§ **RECORD EXTRACTS**

=-=-=

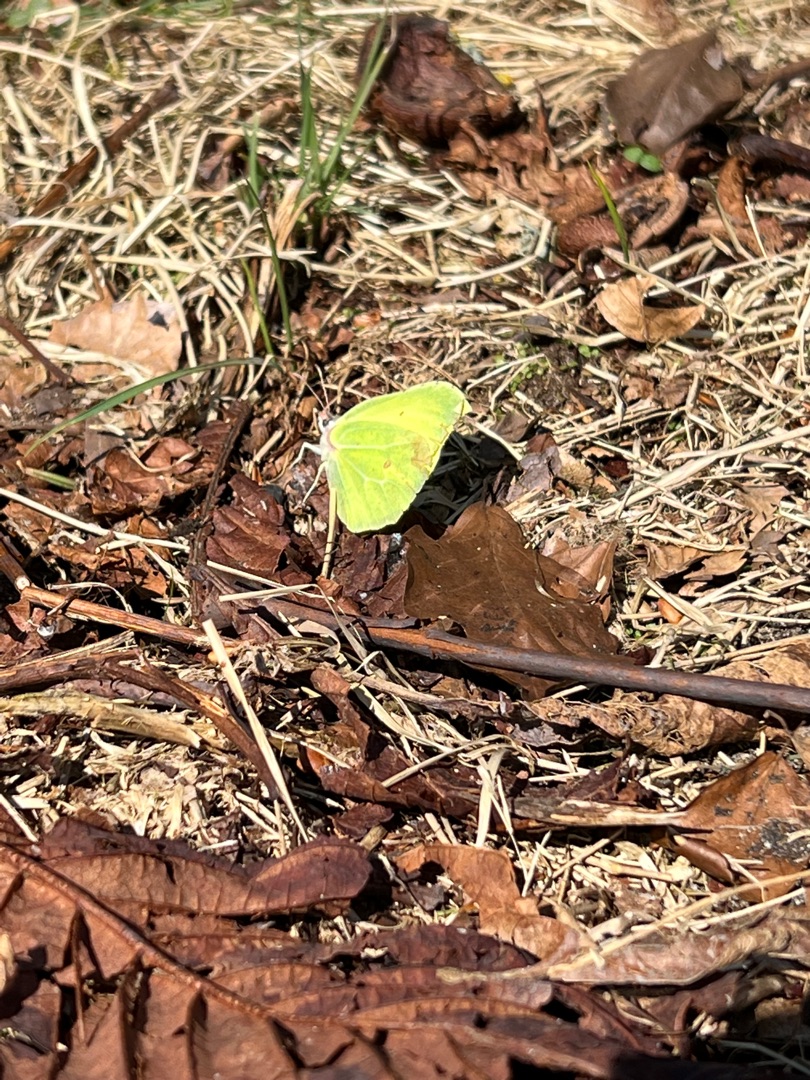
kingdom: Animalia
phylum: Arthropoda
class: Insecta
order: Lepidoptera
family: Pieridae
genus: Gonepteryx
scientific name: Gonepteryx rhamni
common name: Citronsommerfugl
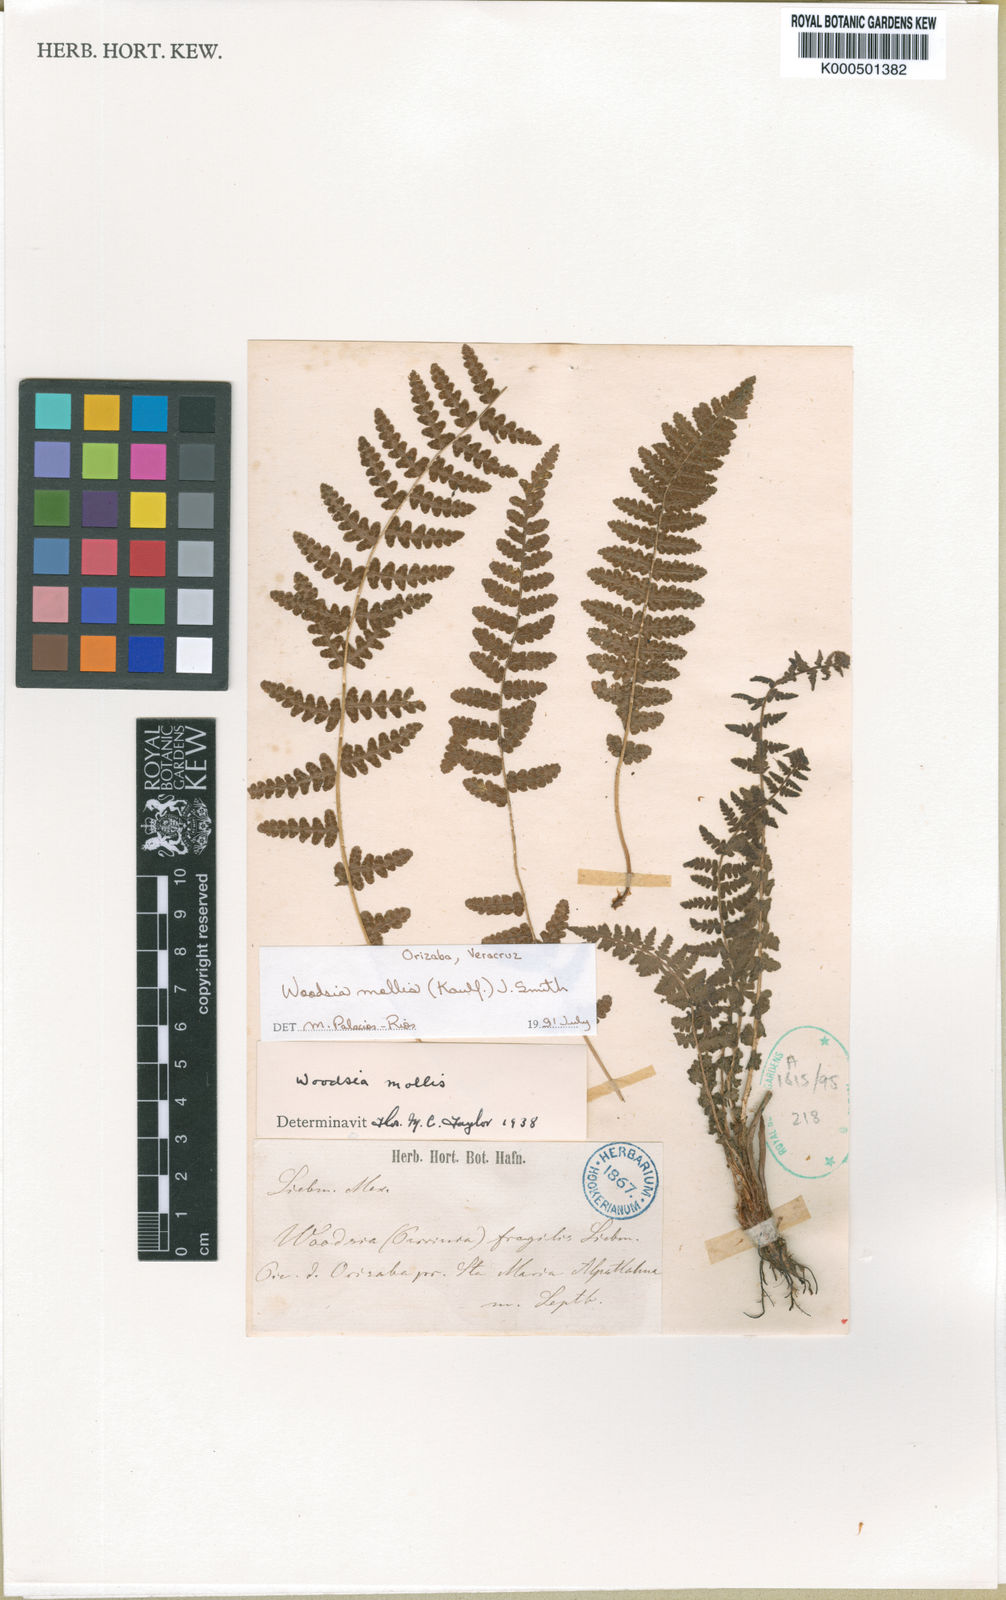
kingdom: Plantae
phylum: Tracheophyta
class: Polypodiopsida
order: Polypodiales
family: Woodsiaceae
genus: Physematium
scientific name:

=-=-=

§ **INSTRUCTION**
Rewrite the lines above with "common name" replaced by "vernacular name" wherever it occurs, keeping everything else the same and leaving out the pictures.

§ **SOLUTION FOR THIS PROBLEM**
kingdom: Animalia
phylum: Arthropoda
class: Insecta
order: Lepidoptera
family: Pieridae
genus: Gonepteryx
scientific name: Gonepteryx rhamni
vernacular name: Citronsommerfugl
kingdom: Plantae
phylum: Tracheophyta
class: Polypodiopsida
order: Polypodiales
family: Woodsiaceae
genus: Physematium
scientific name:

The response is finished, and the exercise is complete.